Text =
○ ○ ○ ○

Special Sub-Topic: Noble Neil: Great Musicians Called Neil
|Canadian rock legend Neil Young hooked up with Crazy Horse in 1969. The first fruit of this was a 1969 album that opened with what was to be a Young classic, "Cinnamon Girl", and closed with "Cowgirl in the Sand". What was the title of this classic LP?|
Everybody Knows This Is Nowhere. "Everybody Knows" was Neil's second solo album, but his first with Crazy Horse backing him up. Furthermore, his eponymous debut was nothing to write home about, and many afficionados say this is the place to start.
The opening track, "Cinnamon Girl", swiftly became a Young classic and has been covered countless times. The album also contained two lengthy tracks, "Down by the River", and "Cowgirl in the Sand" (both clocking in at about ten minutes), which displayed the band's ability to drag out a tune whilst somehow avoiding the tedium of longueurs.
"Harvest" (1972) was Young's fourth solo outing, and it didn't feature Crazy Horse. "Arc" is a weird mishmash of feedback and noises recorded live that came out in 1991. "Sleeps With Angels" (Young's 22nd album, 6th with Crazy Horse) came out in 1994, and is an often overlooked classic.

○ ○ ○ ○

Work instruction 1 =
Locate every line in the listing below that contains the string "Apresiasi", and copy each of those lines.

Supplied data =

○ ○ ○ ○

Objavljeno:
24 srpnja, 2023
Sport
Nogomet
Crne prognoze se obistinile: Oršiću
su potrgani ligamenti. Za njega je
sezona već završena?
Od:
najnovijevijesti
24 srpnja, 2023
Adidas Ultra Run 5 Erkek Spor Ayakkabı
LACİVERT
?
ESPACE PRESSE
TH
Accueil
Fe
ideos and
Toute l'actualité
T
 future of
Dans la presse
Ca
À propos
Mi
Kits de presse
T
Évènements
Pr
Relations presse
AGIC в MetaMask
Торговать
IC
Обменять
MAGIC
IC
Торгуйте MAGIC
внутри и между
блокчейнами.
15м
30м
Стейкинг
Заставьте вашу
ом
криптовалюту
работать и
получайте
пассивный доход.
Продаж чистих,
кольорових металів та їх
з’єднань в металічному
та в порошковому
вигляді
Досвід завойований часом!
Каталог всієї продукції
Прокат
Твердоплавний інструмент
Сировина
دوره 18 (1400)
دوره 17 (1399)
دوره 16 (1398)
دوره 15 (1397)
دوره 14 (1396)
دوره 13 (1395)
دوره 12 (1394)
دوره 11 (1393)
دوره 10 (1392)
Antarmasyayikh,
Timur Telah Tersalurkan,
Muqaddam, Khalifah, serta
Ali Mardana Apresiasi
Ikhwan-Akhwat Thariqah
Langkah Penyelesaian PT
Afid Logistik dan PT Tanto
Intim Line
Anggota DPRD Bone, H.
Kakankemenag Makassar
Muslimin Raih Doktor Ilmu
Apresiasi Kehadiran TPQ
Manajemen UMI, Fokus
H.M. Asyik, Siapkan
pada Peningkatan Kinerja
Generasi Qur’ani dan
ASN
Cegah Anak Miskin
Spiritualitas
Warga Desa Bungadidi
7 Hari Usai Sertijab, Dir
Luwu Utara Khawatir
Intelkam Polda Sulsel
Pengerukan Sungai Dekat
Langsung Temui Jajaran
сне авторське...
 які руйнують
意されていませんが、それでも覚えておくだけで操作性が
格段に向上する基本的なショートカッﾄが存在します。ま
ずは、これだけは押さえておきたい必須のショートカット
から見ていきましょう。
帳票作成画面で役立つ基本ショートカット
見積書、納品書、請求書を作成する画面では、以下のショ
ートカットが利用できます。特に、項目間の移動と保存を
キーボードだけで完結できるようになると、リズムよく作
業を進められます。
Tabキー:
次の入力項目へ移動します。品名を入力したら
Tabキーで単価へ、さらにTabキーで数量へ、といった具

○ ○ ○ ○

Work instruction 2 =
Answer these questions using the Neil Young text above.
(a) In what year did Neil Young hook up with Crazy Horse?
(b) About how long is each of "Down by the River" and "Cowgirl in the Sand"?
(c) In what year did "Arc" come out?

Task solution 1 =
Ali Mardana Apresiasi
Apresiasi Kehadiran TPQ

Task solution 2 =
(a) 1969
(b) About ten minutes each
(c) 1991